The birth of stars begins in large, cold clouds of gas and dust that eventually collapse under the influence of gravity. Molecular clouds are vast cosmic formations that often stretch hundreds of light-years away, and scientists have just discovered a massive cloud hiding in our celestial neighborhood.
The cloud, named Eos after the Greek goddess of the dawn, was discovered at a distance of about 300 light-years from our solar system. According to an article published this week in the journal Nature Astronomy, it is one of the largest single structures in the sky and possibly the closest molecular cloud to Earth. Because it is so close, it gives astronomers a unique opportunity to observe the process of star formation and the molecular universe from the front row.

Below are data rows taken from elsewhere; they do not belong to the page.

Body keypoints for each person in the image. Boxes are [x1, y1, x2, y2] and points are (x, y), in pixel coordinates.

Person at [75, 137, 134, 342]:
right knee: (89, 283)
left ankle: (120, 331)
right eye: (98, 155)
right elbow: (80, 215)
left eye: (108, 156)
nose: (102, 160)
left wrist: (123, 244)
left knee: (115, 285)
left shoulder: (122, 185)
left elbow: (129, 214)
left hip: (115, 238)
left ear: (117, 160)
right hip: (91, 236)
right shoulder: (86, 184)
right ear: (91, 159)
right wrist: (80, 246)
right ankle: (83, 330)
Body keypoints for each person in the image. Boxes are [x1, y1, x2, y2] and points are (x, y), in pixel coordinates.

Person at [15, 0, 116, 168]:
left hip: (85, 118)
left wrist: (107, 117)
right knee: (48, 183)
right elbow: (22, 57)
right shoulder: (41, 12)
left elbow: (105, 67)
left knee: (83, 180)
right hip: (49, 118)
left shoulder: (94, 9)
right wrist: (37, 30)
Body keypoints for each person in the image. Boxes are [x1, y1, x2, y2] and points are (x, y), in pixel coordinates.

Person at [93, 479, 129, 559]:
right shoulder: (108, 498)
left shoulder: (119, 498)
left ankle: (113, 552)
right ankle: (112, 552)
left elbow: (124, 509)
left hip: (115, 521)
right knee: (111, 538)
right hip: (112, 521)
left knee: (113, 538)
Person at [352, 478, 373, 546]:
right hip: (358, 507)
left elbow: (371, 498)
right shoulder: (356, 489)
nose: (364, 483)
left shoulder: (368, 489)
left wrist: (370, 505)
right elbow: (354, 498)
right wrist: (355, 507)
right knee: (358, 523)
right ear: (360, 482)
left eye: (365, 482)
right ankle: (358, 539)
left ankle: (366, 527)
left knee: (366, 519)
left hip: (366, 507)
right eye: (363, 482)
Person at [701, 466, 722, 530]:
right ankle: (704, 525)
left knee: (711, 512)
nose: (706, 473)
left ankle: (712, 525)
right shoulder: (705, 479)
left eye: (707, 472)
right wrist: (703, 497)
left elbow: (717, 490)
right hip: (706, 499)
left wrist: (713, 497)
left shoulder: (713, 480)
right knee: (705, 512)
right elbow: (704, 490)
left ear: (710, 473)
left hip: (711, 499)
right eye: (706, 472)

The stellar nurseries in our shared galactic neighborhood lie along the surface of the Local Bubble, a large hot cavity of plasma surrounded by a shell of gas and dust. To find molecular clouds inside this bubble, scientists have had to rely on observations of dust emissions. For the recent discovery, however, the scientists found a nearby molecular cloud by detecting the fluorescent nature of hydrogen in the far ultraviolet region of the electromagnetic spectrum, the article says.

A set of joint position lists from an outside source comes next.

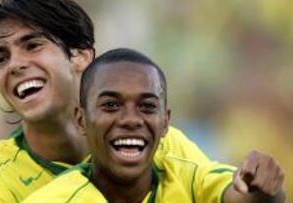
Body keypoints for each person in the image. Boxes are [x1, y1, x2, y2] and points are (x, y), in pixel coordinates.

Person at [0, 0, 284, 202]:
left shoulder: (165, 149)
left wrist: (260, 188)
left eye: (32, 45)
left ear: (80, 57)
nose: (15, 65)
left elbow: (235, 194)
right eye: (1, 58)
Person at [23, 48, 285, 203]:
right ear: (81, 120)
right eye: (111, 105)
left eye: (147, 106)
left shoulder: (188, 179)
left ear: (165, 122)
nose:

“This is the first-ever molecular cloud detected by directly searching for the far ultraviolet emission of molecular hydrogen,” Blakeslee Burkhart, a professor of physics and astronomy in Rutgers’ School of Arts and Sciences and lead author of the study, said in a statement.
Molecular hydrogen, which is made up of two hydrogen atoms cross-linked together, is the most abundant molecule in the universe. However, it is also difficult to detect because it glows in the far ultraviolet range, which is absorbed by the Earth’s atmosphere. “The data showed that the hydrogen molecules that glow can be detected by fluorescence in the far ultraviolet,” Burkhart adds. “This cloud literally glows in the dark.”

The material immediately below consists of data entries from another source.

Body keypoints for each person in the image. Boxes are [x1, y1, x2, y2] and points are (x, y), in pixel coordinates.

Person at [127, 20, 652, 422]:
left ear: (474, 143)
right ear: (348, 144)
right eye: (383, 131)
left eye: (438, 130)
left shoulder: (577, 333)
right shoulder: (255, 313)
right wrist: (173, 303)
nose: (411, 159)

In addition to glowing, Eos is shaped like a crescent moon and is located at the edge of the Local Bubble. Its apparent size is equal to 40 full moons in the sky, and its mass is about 3400 times that of the Sun. Using the same technique that revealed this previously invisible cloud, scientists may discover more hidden clouds across the Milky Way galaxy.
“When we look through our telescopes, we see entire solar systems in the process of forming, but we don’t know the details of how that happens,” says Burkhart. “Our discovery of Eos is exciting because we can now directly measure how molecular clouds form and separate, and how a galaxy begins to transform interstellar gas and dust into stars and planets.”